DriveNeutral compensates for pollution from a person's car by participating in a voluntary emissions trading market called the Chicago Climate Exchange (CCX). The 130 corporations, nonprofits, and governments on the exchange are legally bound to achieve annual reductions in carbon dioxide emissions, either by reducing them internally or by buying "emissions credits" from companies that have exceeded reduction targets.

Individual buyers cannot participate in the CCX. But because DriveNeutral is an associate member, it buys blocks of credits and divides them into increments tailored to fit the ecological footprint of an individual automobile. The $25 Castleman paid to offset her Infiniti reflects the current price of carbon, about $1.50 per metric ton.

After purchasing emissions credits, DriveNeutral takes them off the market.

"We intervene, and the overall pool of allowable credits goes down," says CEO Jason Smith. As a result, CO2 emissions decline, while market demand for credits increases, he says.

Over the past two months, DriveNeutral has claimed 600 metric tons in CO2 reductions through 125 car certifications. A for-profit competitor, TerraPass, launched by students at the Wharton School of Business in Philadelphia last year, cites 19,000 tons in CO2 reductions and 2,500 certifications. Carbonfund, a nonprofit that offsets home, office, and transportation emissions, boasts 37,000 tons in reductions.

DriveNeutral's strategy is similar to that of the American Lung Association, which buys and retires blocks of credits on the sulfur dioxide (SO2) emission market. (It's a program that went into effect in 1995 to curb pollutants responsible for acid rain.) But unlike the SO2 market, participation in the CO2 market is voluntary. That's a million-dollar difference, analysts say.

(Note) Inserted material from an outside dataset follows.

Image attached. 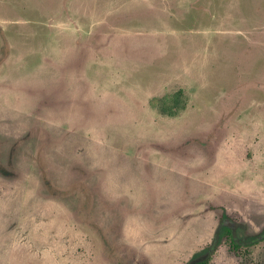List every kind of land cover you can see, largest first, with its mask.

Retail offsets teach consumers about their carbon footprint, says Michelle Manion, climate energy team leader for Northeast States Coordinated Air Use Management. "But there are no established rules for offset projects," she says. In many cases, CCX companies accumulate credits from emissions reductions projects that would have taken place anyway, Ms. Manion says.

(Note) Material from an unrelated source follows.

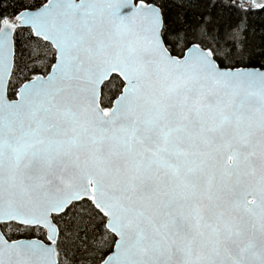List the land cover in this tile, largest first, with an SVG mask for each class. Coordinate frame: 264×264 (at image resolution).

For example, a company can earn credits simply by replacing outdated technology or by contributing to wind energy farms already subsidized by federal incentives.

Emissions retailers say they understood the challenges of pioneering a new market. TerraPass uses third-party verification to ensure projects follow "strict rules for additionality," says CEO Tom Arnold. Under the Kyoto Protocol, "additionality" refers to emissions reductions that happen in addition to those occurring under a "business as usual" scenario.

Mr. Smith says DriveNeutral's long-term goal was to build a viable carbon-emissions market. "The availability of low-hanging fruit will quickly diminish," he says.

Easy-to-implement credits stimulate trading, says Melissa McHenry, spokeswoman for American Electric Power, a CCX founding member. "The whole premise is that you can achieve environmental benefits at the least cost." Through a combination of carbon sequestration and power-plant efficiencies, AEP reduced emissions from 166.4 million metric tons to 147.4 million in 2004. Ms. McHenry declined to comment on credits the company had bought or sold on the exchange.

Since its launch in 2003, CCX has traded 4 million tons of CO2 with a value of $8 million. The European Union, which is preparing for mandatory emissions-reductions targets under Kyoto, traded 230 million tons of CO2 in 2005 alone, with carbon selling at $26 a metric ton.

Enterprises such as DriveNeutral aim to respond to federal inaction on global warming, says Ron Nahser, provost for the Presidio School of Management. "We see the potential for a grass-roots movement on the most pressing problem of our time."